[[ Collected data open ]]

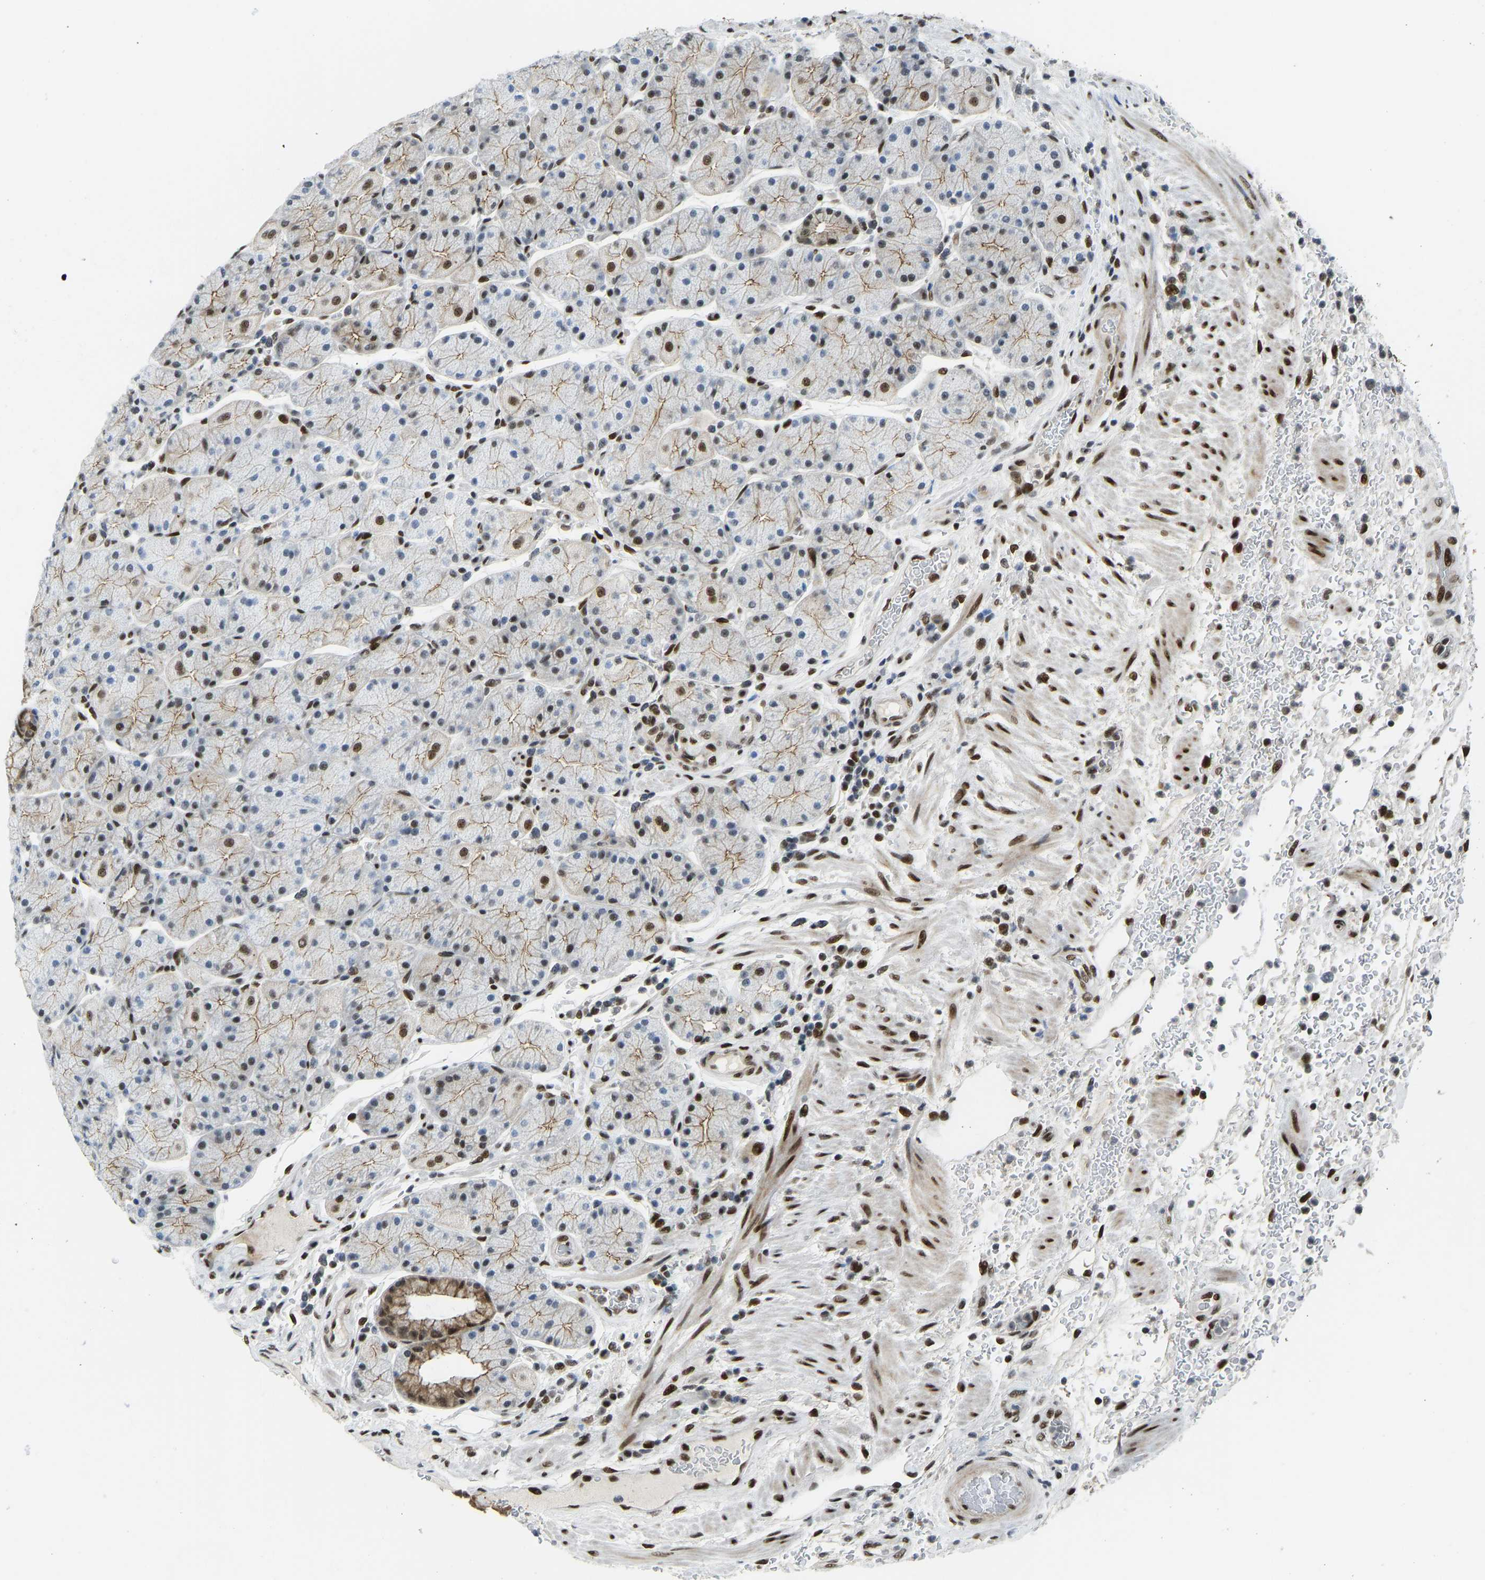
{"staining": {"intensity": "moderate", "quantity": "25%-75%", "location": "cytoplasmic/membranous,nuclear"}, "tissue": "stomach", "cell_type": "Glandular cells", "image_type": "normal", "snomed": [{"axis": "morphology", "description": "Normal tissue, NOS"}, {"axis": "morphology", "description": "Carcinoid, malignant, NOS"}, {"axis": "topography", "description": "Stomach, upper"}], "caption": "Immunohistochemistry staining of unremarkable stomach, which shows medium levels of moderate cytoplasmic/membranous,nuclear positivity in approximately 25%-75% of glandular cells indicating moderate cytoplasmic/membranous,nuclear protein staining. The staining was performed using DAB (3,3'-diaminobenzidine) (brown) for protein detection and nuclei were counterstained in hematoxylin (blue).", "gene": "FOXK1", "patient": {"sex": "male", "age": 39}}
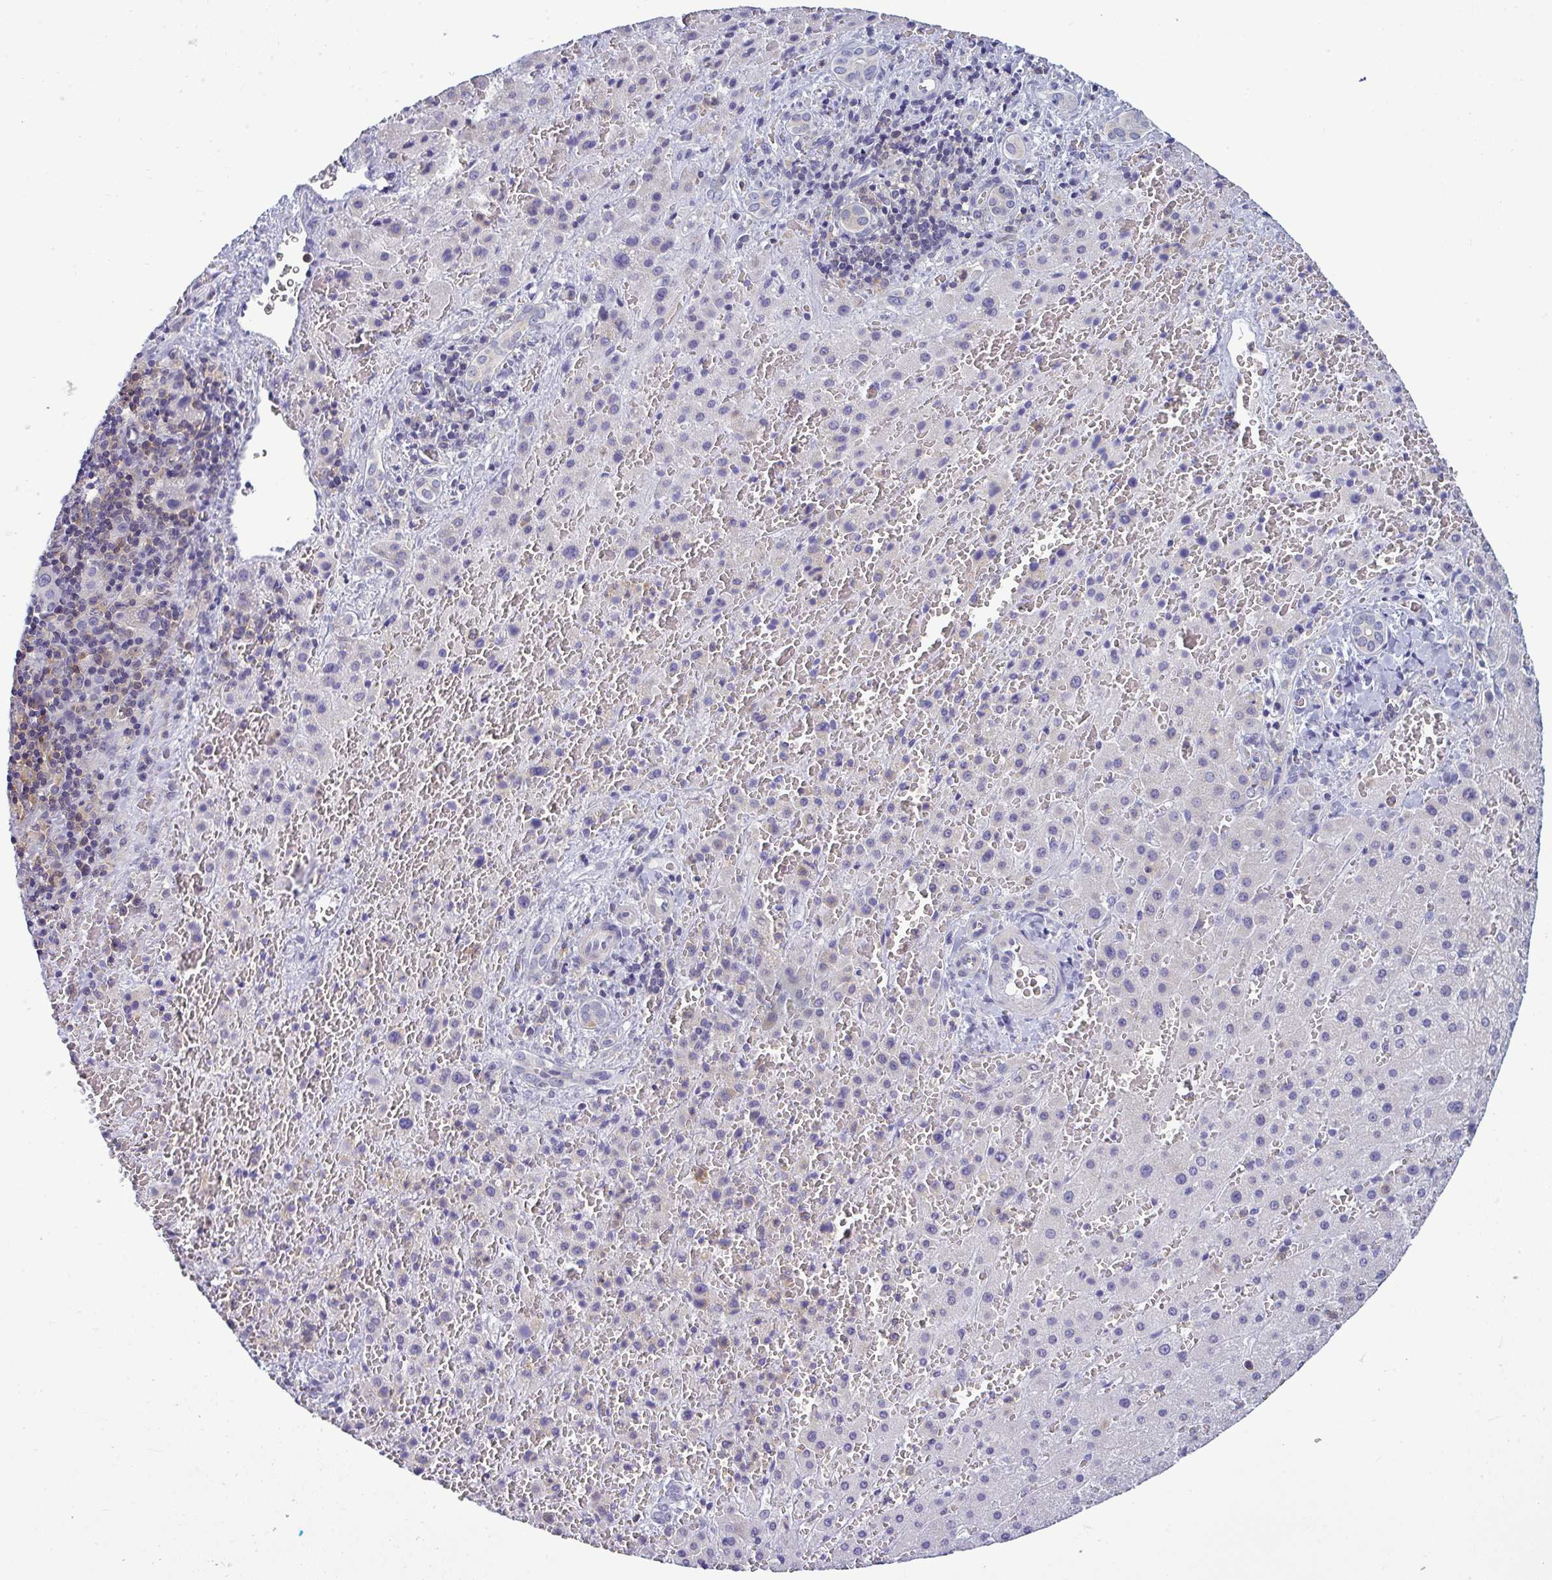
{"staining": {"intensity": "negative", "quantity": "none", "location": "none"}, "tissue": "liver cancer", "cell_type": "Tumor cells", "image_type": "cancer", "snomed": [{"axis": "morphology", "description": "Carcinoma, Hepatocellular, NOS"}, {"axis": "topography", "description": "Liver"}], "caption": "The micrograph exhibits no significant staining in tumor cells of liver cancer.", "gene": "SLC30A6", "patient": {"sex": "male", "age": 27}}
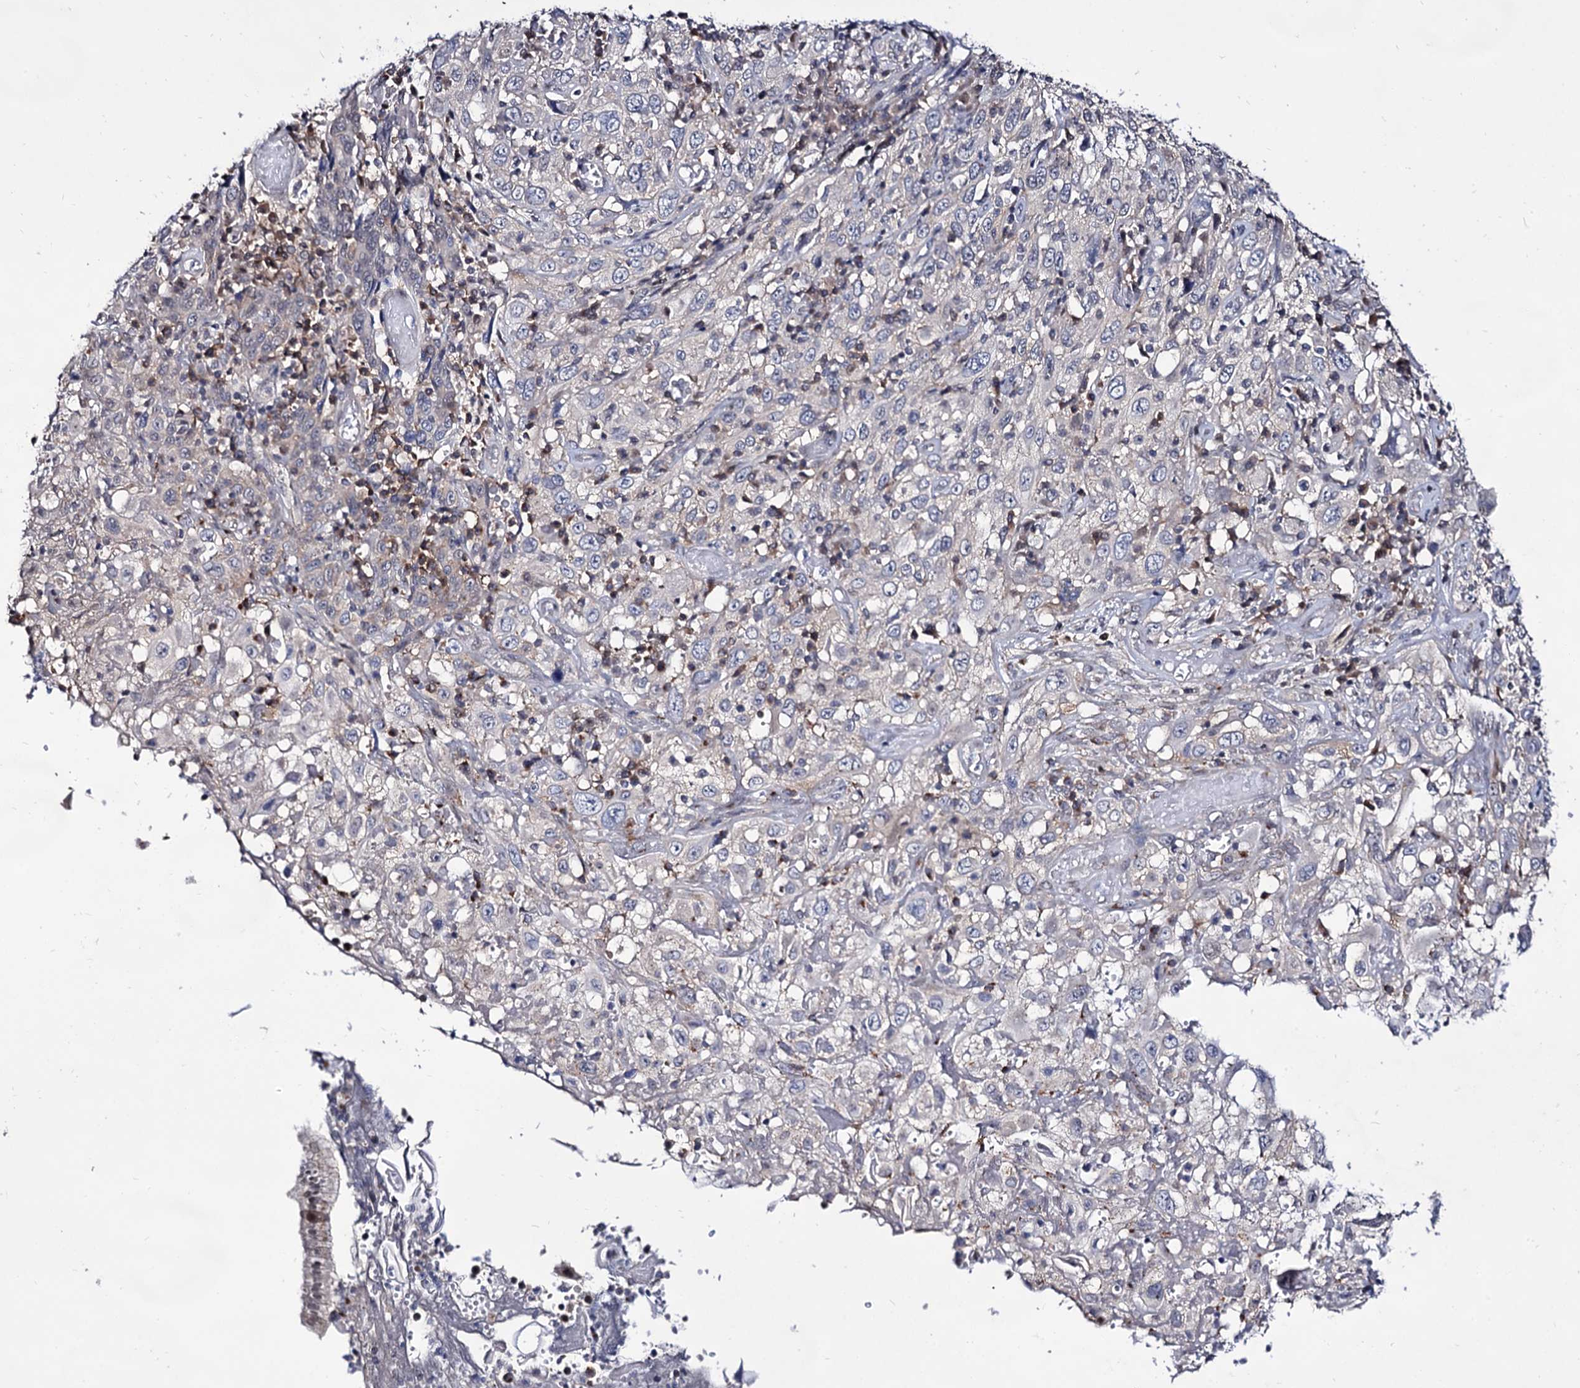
{"staining": {"intensity": "negative", "quantity": "none", "location": "none"}, "tissue": "cervical cancer", "cell_type": "Tumor cells", "image_type": "cancer", "snomed": [{"axis": "morphology", "description": "Squamous cell carcinoma, NOS"}, {"axis": "topography", "description": "Cervix"}], "caption": "Cervical cancer (squamous cell carcinoma) was stained to show a protein in brown. There is no significant expression in tumor cells.", "gene": "ARFIP2", "patient": {"sex": "female", "age": 46}}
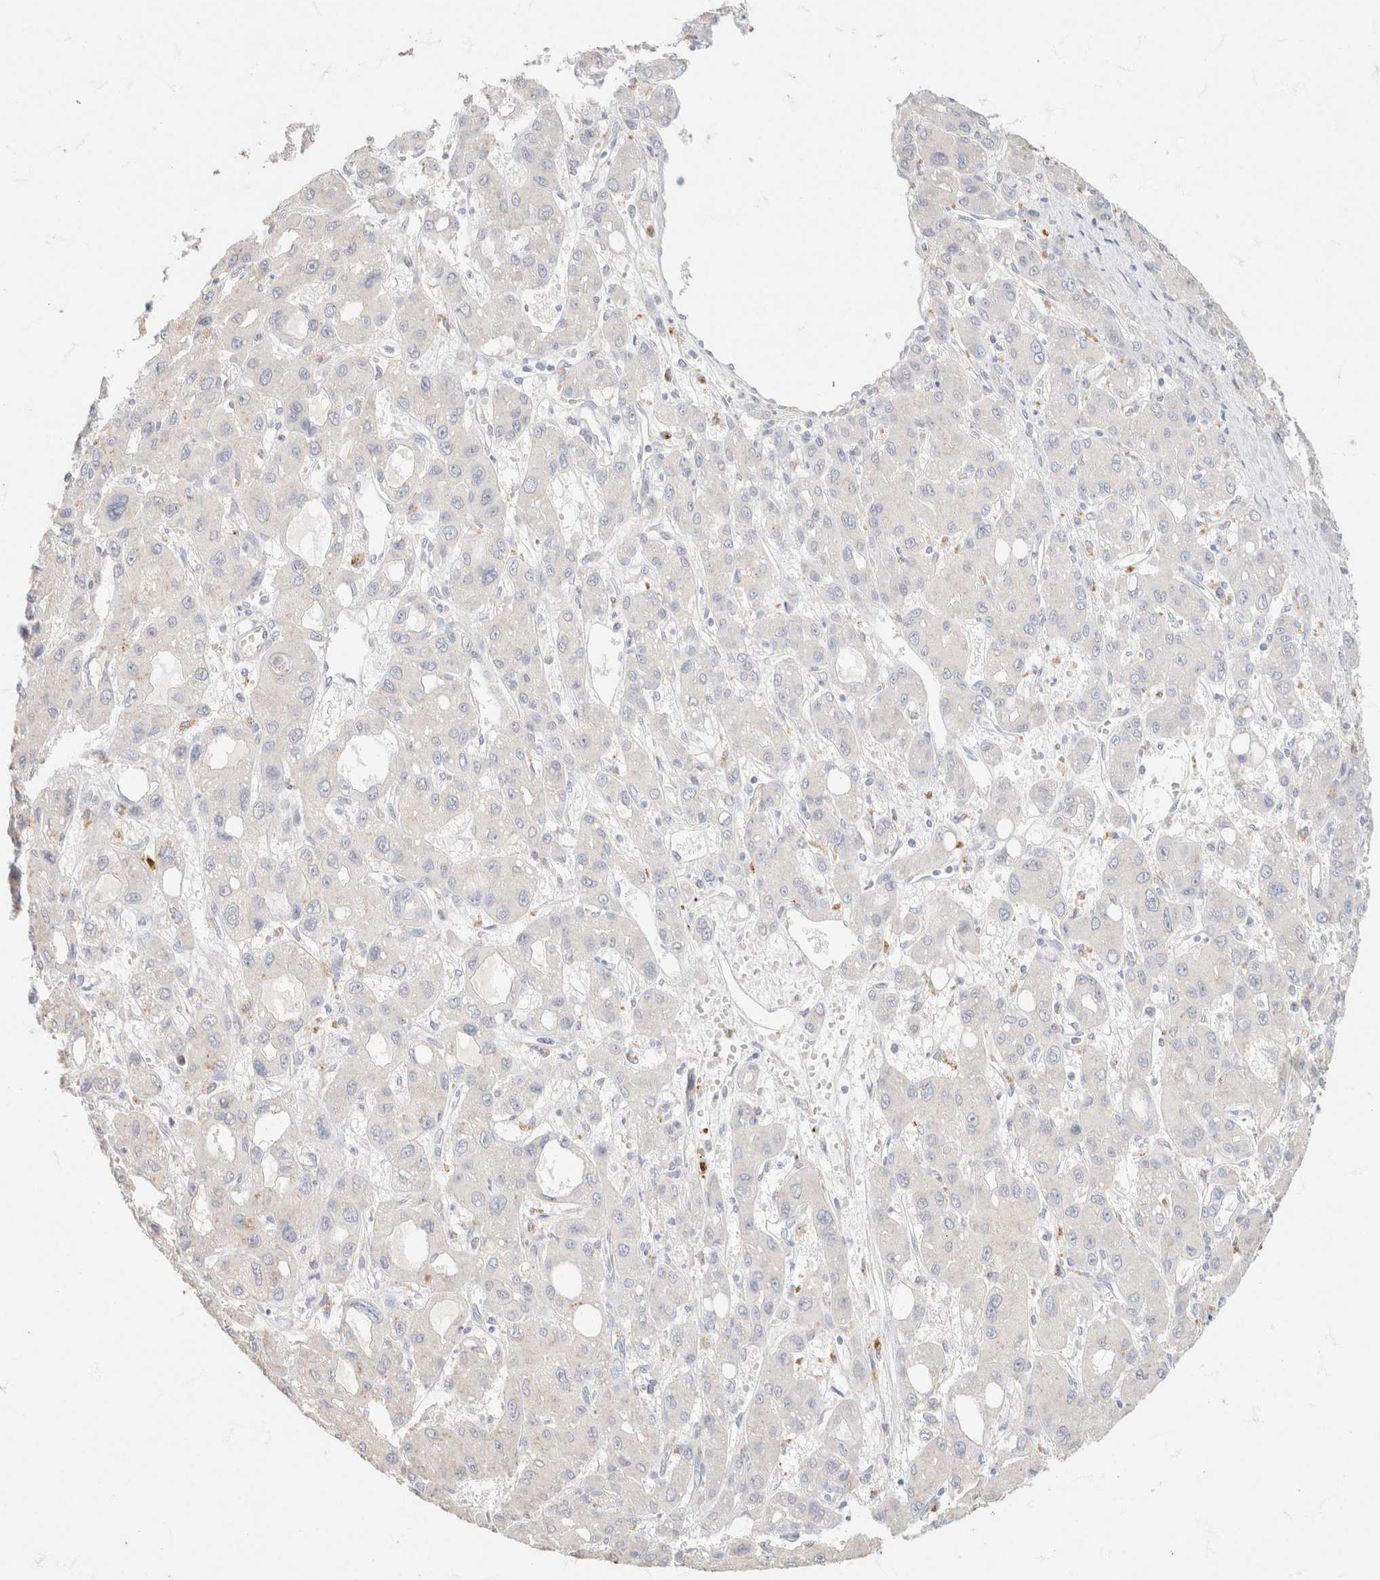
{"staining": {"intensity": "negative", "quantity": "none", "location": "none"}, "tissue": "liver cancer", "cell_type": "Tumor cells", "image_type": "cancer", "snomed": [{"axis": "morphology", "description": "Carcinoma, Hepatocellular, NOS"}, {"axis": "topography", "description": "Liver"}], "caption": "Tumor cells are negative for brown protein staining in hepatocellular carcinoma (liver).", "gene": "CA12", "patient": {"sex": "male", "age": 55}}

[[ Collected data closed ]]

What to produce:
Drop the pictures and reproduce the rest of the data exactly.

Written solution:
{"staining": {"intensity": "moderate", "quantity": "25%-75%", "location": "cytoplasmic/membranous,nuclear"}, "tissue": "stomach", "cell_type": "Glandular cells", "image_type": "normal", "snomed": [{"axis": "morphology", "description": "Normal tissue, NOS"}, {"axis": "morphology", "description": "Carcinoid, malignant, NOS"}, {"axis": "topography", "description": "Stomach, upper"}], "caption": "Immunohistochemistry staining of unremarkable stomach, which shows medium levels of moderate cytoplasmic/membranous,nuclear positivity in approximately 25%-75% of glandular cells indicating moderate cytoplasmic/membranous,nuclear protein staining. The staining was performed using DAB (3,3'-diaminobenzidine) (brown) for protein detection and nuclei were counterstained in hematoxylin (blue).", "gene": "FOXK1", "patient": {"sex": "male", "age": 39}}
{"staining": {"intensity": "negative", "quantity": "none", "location": "none"}, "tissue": "liver cancer", "cell_type": "Tumor cells", "image_type": "cancer", "snomed": [{"axis": "morphology", "description": "Carcinoma, Hepatocellular, NOS"}, {"axis": "topography", "description": "Liver"}], "caption": "The micrograph exhibits no significant staining in tumor cells of liver cancer.", "gene": "SLC30A6", "patient": {"sex": "male", "age": 27}}
{"staining": {"intensity": "negative", "quantity": "none", "location": "none"}, "tissue": "cervical cancer", "cell_type": "Tumor cells", "image_type": "cancer", "snomed": [{"axis": "morphology", "description": "Squamous cell carcinoma, NOS"}, {"axis": "topography", "description": "Cervix"}], "caption": "Cervical cancer (squamous cell carcinoma) was stained to show a protein in brown. There is no significant expression in tumor cells.", "gene": "ARFIP2", "patient": {"sex": "female", "age": 46}}
{"staining": {"intensity": "negative", "quantity": "none", "location": "none"}, "tissue": "liver cancer", "cell_type": "Tumor cells", "image_type": "cancer", "snomed": [{"axis": "morphology", "description": "Carcinoma, Hepatocellular, NOS"}, {"axis": "topography", "description": "Liver"}], "caption": "Tumor cells are negative for brown protein staining in hepatocellular carcinoma (liver).", "gene": "CA12", "patient": {"sex": "male", "age": 55}}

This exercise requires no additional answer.